Союз «Друзей порядка» вел исподволь злобную кампанию против правительства и особенно против Стефена. Доставалось и Кресби Гаррисону. Продажная печать, находившаяся в услужении названного союза, изо дня в день обливала их потоками грязной клеветы, приписывала им корыстные побуждения и довольно прозрачно намекала на таинственное исчезновение значительной части сумм, ассигнованных на сооружение подземного города.
Беднота не верила этим клеветническим толкам и смеялась над ними: Стефен и Гаррисон пользовались среди низов слишком большой популярностью. Случилось даже, что толпа, разъяренная слишком уж бесстыдными нападками одной продажной газеты на своих любимцев, разгромила редакцию и избила до потери сознания редактора. Но верхние слои общества глухо волновались, читая газетные инсинуации, со скрежетом зубовным говорили о том, что правительство идет на поводу у социалистов и ожесточенными нападками встречали всякое новое правительственное мероприятие.
Они находили крупную поддержку в правом крыле народного представительства. Реакционеры всех оттенков, среди которых доминирующую роль играли члены все того же всесильного союза «Друзей порядка», образовали тесный блок для борьбы с «красными», как они называли Сте-фена, Гаррисона и их друзей. С парламентской трибуны они произносили громовые, пропитанные ядом речи, будоража общественное мнение и подрывая веру в начатое дело.

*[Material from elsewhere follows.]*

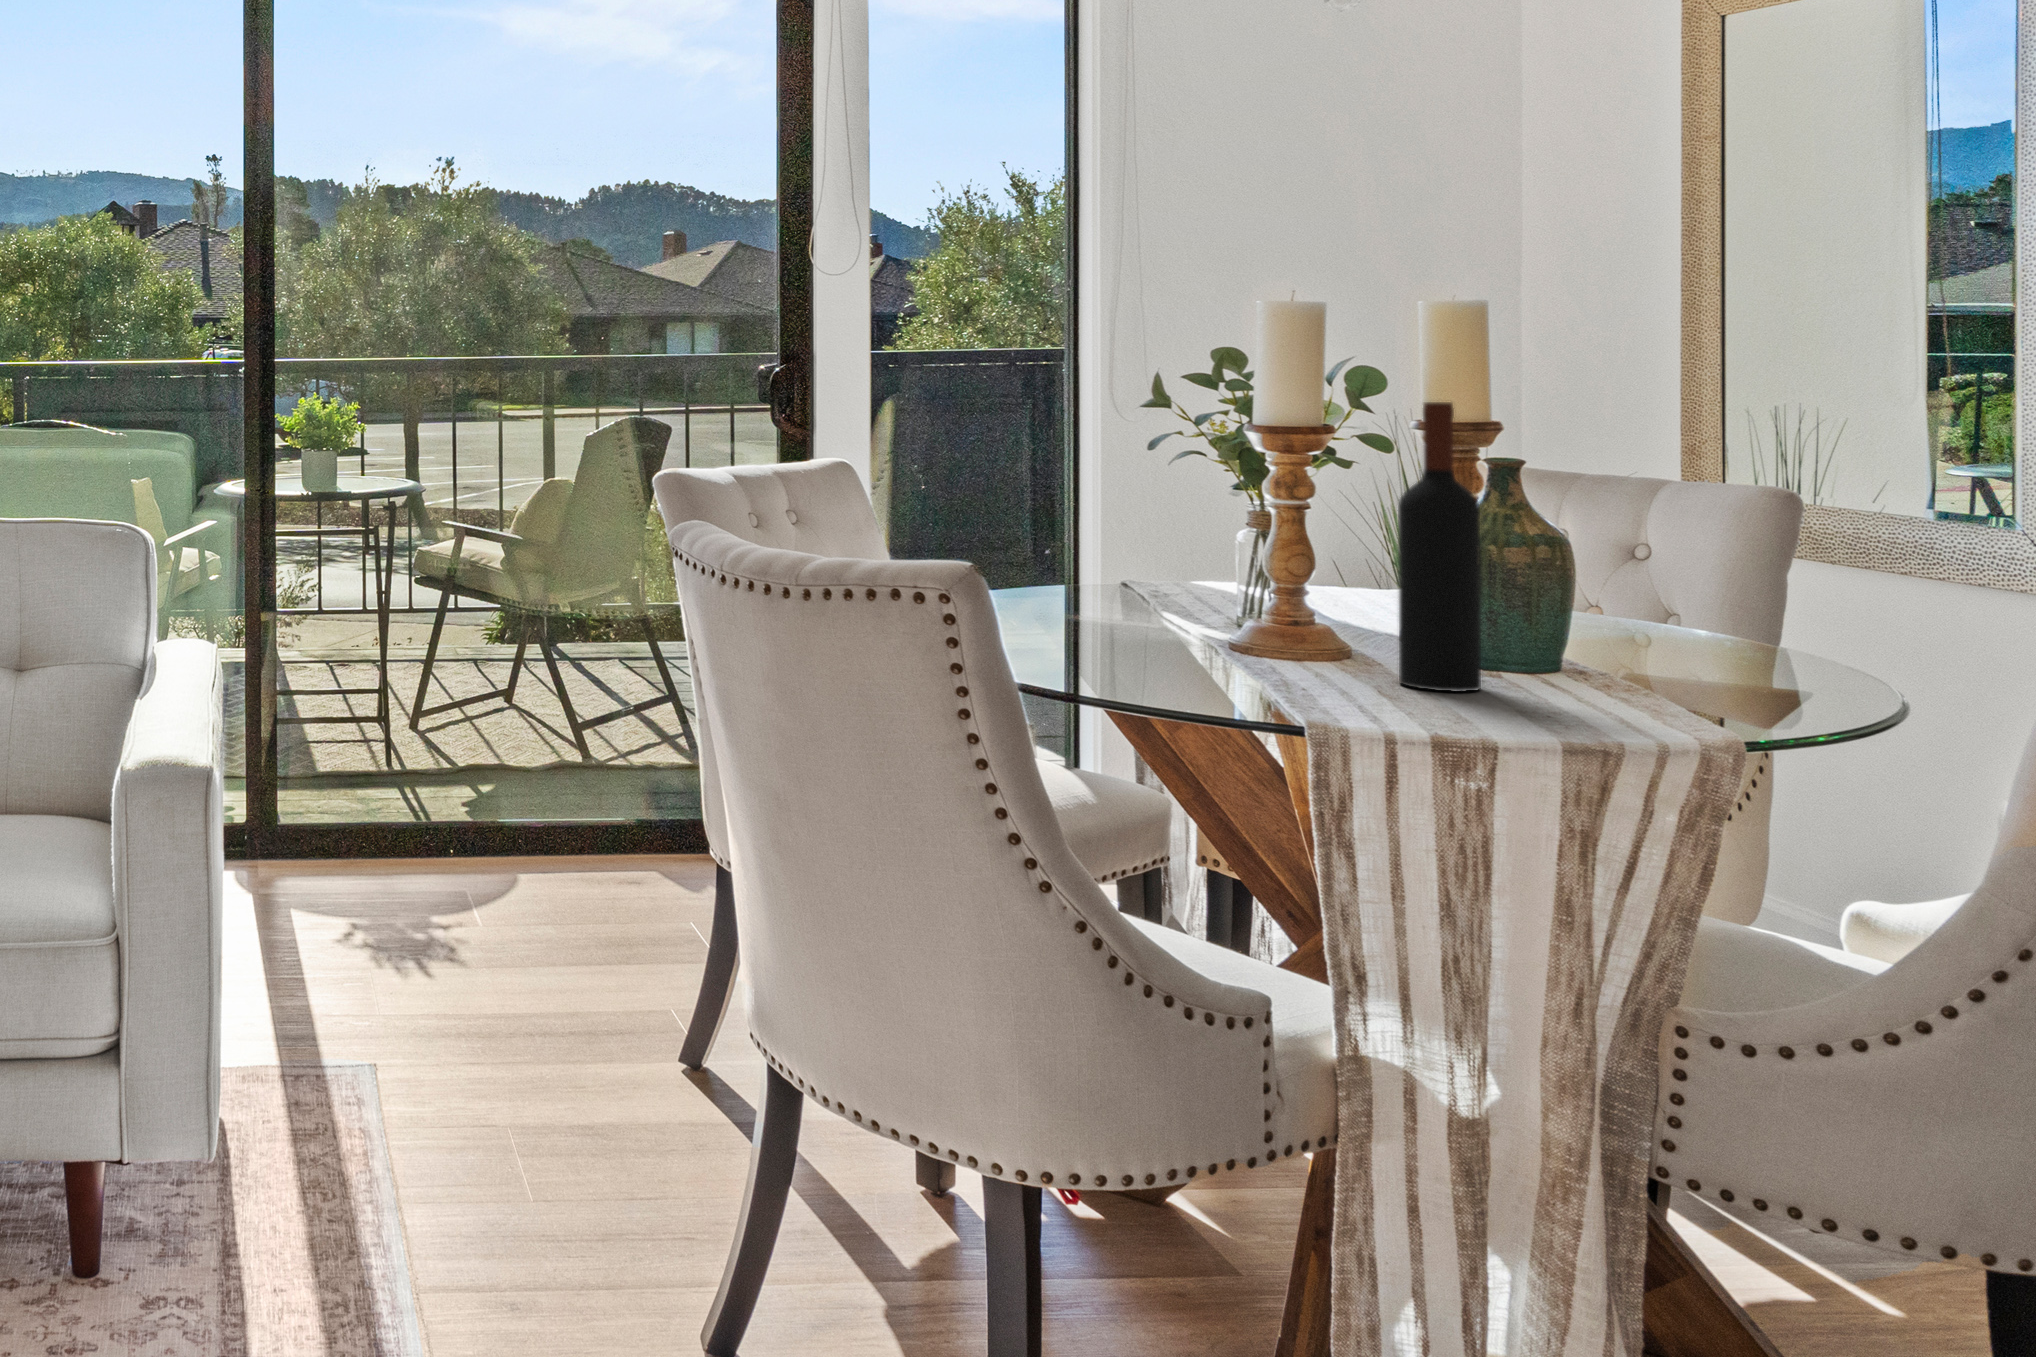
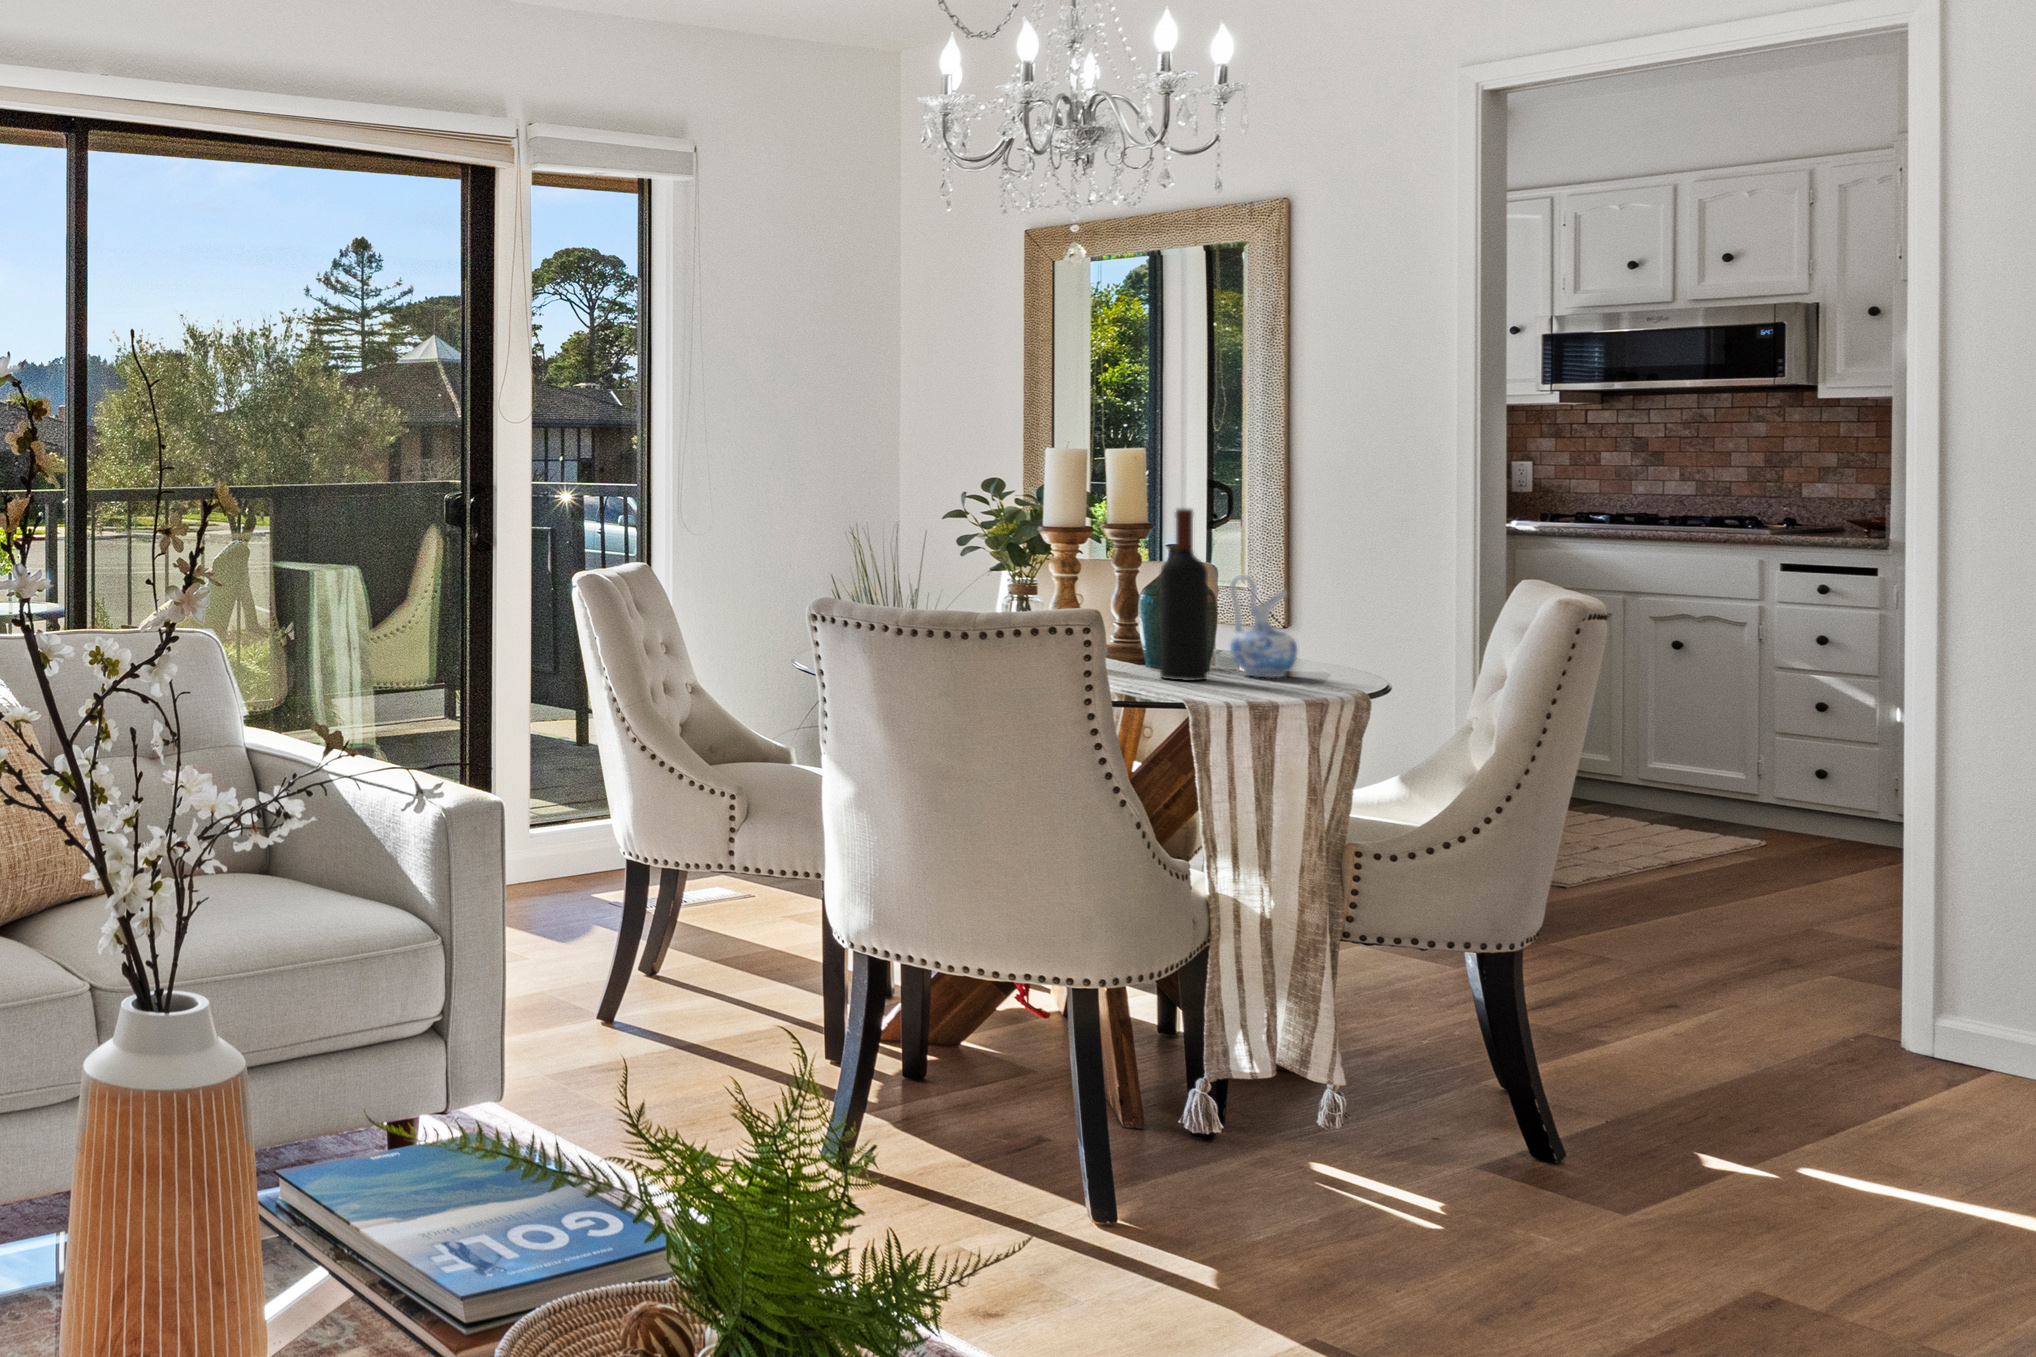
ceramic pitcher: none [1556,516,1680,697] -> present [1230,575,1297,677]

Это нервировало, раздражало, мешало работать. В близких правительству кругах стали поговаривать о необходимости единоличной диктатуры, причем все единогласно прочили в диктаторы Стефена.

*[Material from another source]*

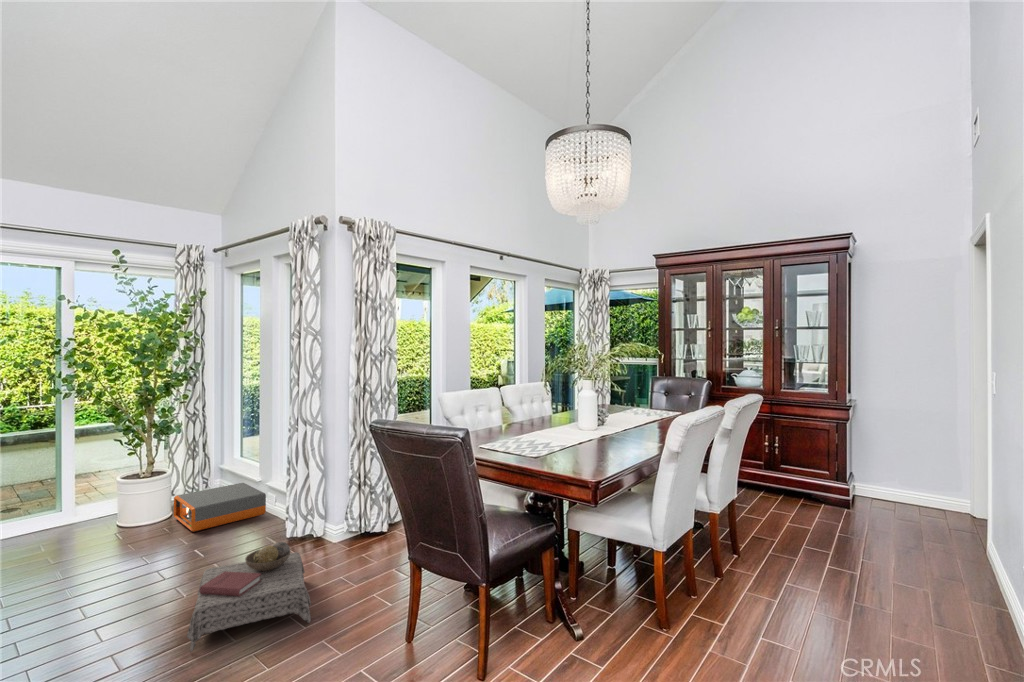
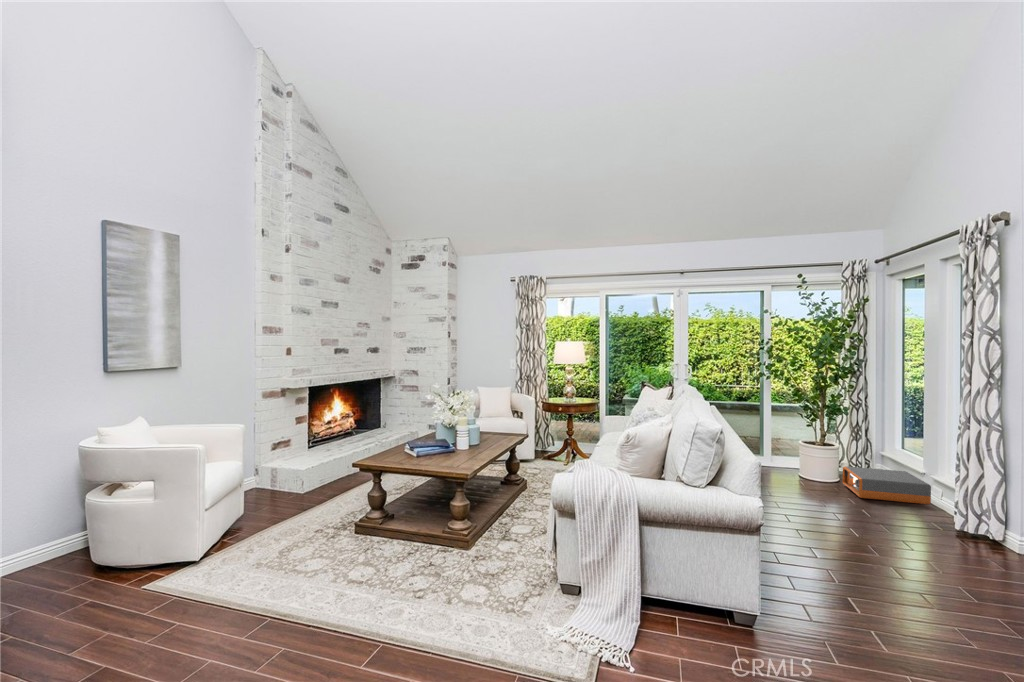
ottoman: present [187,542,311,652] -> none [866,517,985,597]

— В такие моменты необходима железная власть! — говорили ему. — Надо запереть на ключ двери парламента, который становится несносной и совершенно ненужной говорильней, надеть намордник на газеты, сурово подавлять всякие фанфаронады, которые только сеют недовольство и тормозят дело. Все это возможно только при диктатуре.
Но Стефен упорно отказывался.
— Не к чему, — возражал он. — У нас и без того теперь царит диктатура… в лице зоотавров. Пускай себе говорят, большого зла я в этом не вижу. Ведь это их последние опыты красноречия на земле!
И когда ему показывали напечатанные в газетах злостные выпады по его адресу и карикатуры, в которых его изображали с красным знаменем или же прикованным цепями к тачке с надписью «американский капитал», он добродушно смеялся и говорил:
— Недурно написано: чувствуется темперамент, да и стиль есть.
Или же:
— Талантливая карикатура! Не правда ли, похоже?
Между тем, зоотавры продолжали сеять смерть и разрушение. Они как будто догадывались, что люди собираются бежать от них, и спешили использовать время. Еженощно крылатые чудовища появлялись из-за облаков и, освещая себе путь гигантскими прожекторами, громадными темными глыбами падали вниз, на и без того истекающий кровью Париж. Город с потушенными огнями, с закрытыми окнами и спущенными шторами, казалось, переставал дышать и замирал, как кролик, почуявший над собой когти пернатого хищника.
— Господи! Хоть бы скорее уж выстроили этот подземный город! — вздыхали измученные страхом люди.
Несмотря на то, что за почти полным прекращением железнодорожного движения газеты крайне редко попадали в провинцию, слухи о сооружении подземного города быстро распространились по самым глухим углам Франции, и новые потоки беженцев устремились со всех сторон в столицу. С каждым днем положение становилось все более угрожающим. Казалось, что вся Франция, с ее пятьюдесятью миллионами жителей, собиралась переселиться в Париж… Население его росло с каждым часом, и вместо тысяч погибших при налетах зоотавров появлялись десятки тысяч пришельцев. Город разбухал, задыхался, словно организм от слишком обильно приливавшей крови. Десятки, сотни тысяч людей не находили ни крова, ни пропитания, жили где и как придется, точно дикие кочевые орды.
Правительство, встревоженное этой новой опасностью, тщетно пыталось защитить Париж от вторжения этих орд. Тщетно рассылало оно с особыми курьерами строгие приказы местным властям об удержании населения на местах. Ничто не помогало. В Орлеане толпы собравшихся в Париж беженцев, наткнувшись при выезде из города на сильный наряд солдат и полиции, смяли его, причем с обеих сторон было много убитых и раненых. В Лиможе возбужденная толпа, которой власти пытались преградить дорогу в Париж, зверски убила префекта и нескольких полицейских офицеров. В Гавре толпа сожгла мэрию, префектуру и ряд других правительственных зданий.